GIVEN PROBLEM:
Write out each line in the items below with no changes, keeping every character.

RECORD LIST:
>> Begin

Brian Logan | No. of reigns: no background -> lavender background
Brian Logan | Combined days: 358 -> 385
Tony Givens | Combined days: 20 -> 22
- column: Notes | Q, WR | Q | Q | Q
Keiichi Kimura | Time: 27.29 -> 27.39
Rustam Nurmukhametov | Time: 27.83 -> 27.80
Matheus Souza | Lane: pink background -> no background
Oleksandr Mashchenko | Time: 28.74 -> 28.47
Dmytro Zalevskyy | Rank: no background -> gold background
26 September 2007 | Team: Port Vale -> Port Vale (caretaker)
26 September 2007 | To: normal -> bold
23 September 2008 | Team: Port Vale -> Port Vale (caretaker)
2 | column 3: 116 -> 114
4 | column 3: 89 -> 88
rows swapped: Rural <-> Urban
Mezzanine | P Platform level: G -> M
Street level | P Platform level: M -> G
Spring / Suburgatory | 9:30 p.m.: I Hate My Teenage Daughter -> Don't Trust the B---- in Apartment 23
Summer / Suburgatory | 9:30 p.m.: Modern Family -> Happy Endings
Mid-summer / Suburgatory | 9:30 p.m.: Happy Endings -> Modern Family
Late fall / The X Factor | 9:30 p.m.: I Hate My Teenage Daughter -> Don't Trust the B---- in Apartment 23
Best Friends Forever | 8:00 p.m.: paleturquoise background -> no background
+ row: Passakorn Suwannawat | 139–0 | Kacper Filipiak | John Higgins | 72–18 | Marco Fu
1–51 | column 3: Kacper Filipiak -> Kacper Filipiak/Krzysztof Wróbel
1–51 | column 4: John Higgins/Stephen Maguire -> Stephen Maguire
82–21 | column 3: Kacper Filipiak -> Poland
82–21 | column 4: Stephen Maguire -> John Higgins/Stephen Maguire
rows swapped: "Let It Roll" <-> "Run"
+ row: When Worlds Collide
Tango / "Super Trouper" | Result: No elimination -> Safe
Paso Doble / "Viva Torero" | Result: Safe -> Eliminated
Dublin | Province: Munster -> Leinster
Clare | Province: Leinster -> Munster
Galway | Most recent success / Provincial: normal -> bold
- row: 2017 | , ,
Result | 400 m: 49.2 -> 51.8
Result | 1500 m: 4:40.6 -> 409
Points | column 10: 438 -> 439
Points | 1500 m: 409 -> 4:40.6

>> End

SOLUTION FOR THIS PROBLEM:
Brian Logan | No. of reigns: no background -> lavender background
Brian Logan | Combined days: 358 -> 385
Tony Givens | Combined days: 20 -> 22
- column: Notes | Q, WR | Q | Q | Q
Keiichi Kimura | Time: 27.29 -> 27.39
Rustam Nurmukhametov | Time: 27.83 -> 27.80
Matheus Souza | Lane: pink background -> no background
Oleksandr Mashchenko | Time: 28.74 -> 28.47
Dmytro Zalevskyy | Rank: no background -> gold background
26 September 2007 | Team: Port Vale -> Port Vale (caretaker)
26 September 2007 | To: normal -> bold
23 September 2008 | Team: Port Vale -> Port Vale (caretaker)
2 | column 3: 116 -> 114
4 | column 3: 89 -> 88
rows swapped: Rural <-> Urban
Mezzanine | P Platform level: G -> M
Street level | P Platform level: M -> G
Spring / Suburgatory | 9:30 p.m.: I Hate My Teenage Daughter -> Don't Trust the B---- in Apartment 23
Summer / Suburgatory | 9:30 p.m.: Modern Family -> Happy Endings
Mid-summer / Suburgatory | 9:30 p.m.: Happy Endings -> Modern Family
Late fall / The X Factor | 9:30 p.m.: I Hate My Teenage Daughter -> Don't Trust the B---- in Apartment 23
Best Friends Forever | 8:00 p.m.: paleturquoise background -> no background
+ row: Passakorn Suwannawat | 139–0 | Kacper Filipiak | John Higgins | 72–18 | Marco Fu
1–51 | column 3: Kacper Filipiak -> Kacper Filipiak/Krzysztof Wróbel
1–51 | column 4: John Higgins/Stephen Maguire -> Stephen Maguire
82–21 | column 3: Kacper Filipiak -> Poland
82–21 | column 4: Stephen Maguire -> John Higgins/Stephen Maguire
rows swapped: "Let It Roll" <-> "Run"
+ row: When Worlds Collide
Tango / "Super Trouper" | Result: No elimination -> Safe
Paso Doble / "Viva Torero" | Result: Safe -> Eliminated
Dublin | Province: Munster -> Leinster
Clare | Province: Leinster -> Munster
Galway | Most recent success / Provincial: normal -> bold
- row: 2017 | , ,
Result | 400 m: 49.2 -> 51.8
Result | 1500 m: 4:40.6 -> 409
Points | column 10: 438 -> 439
Points | 1500 m: 409 -> 4:40.6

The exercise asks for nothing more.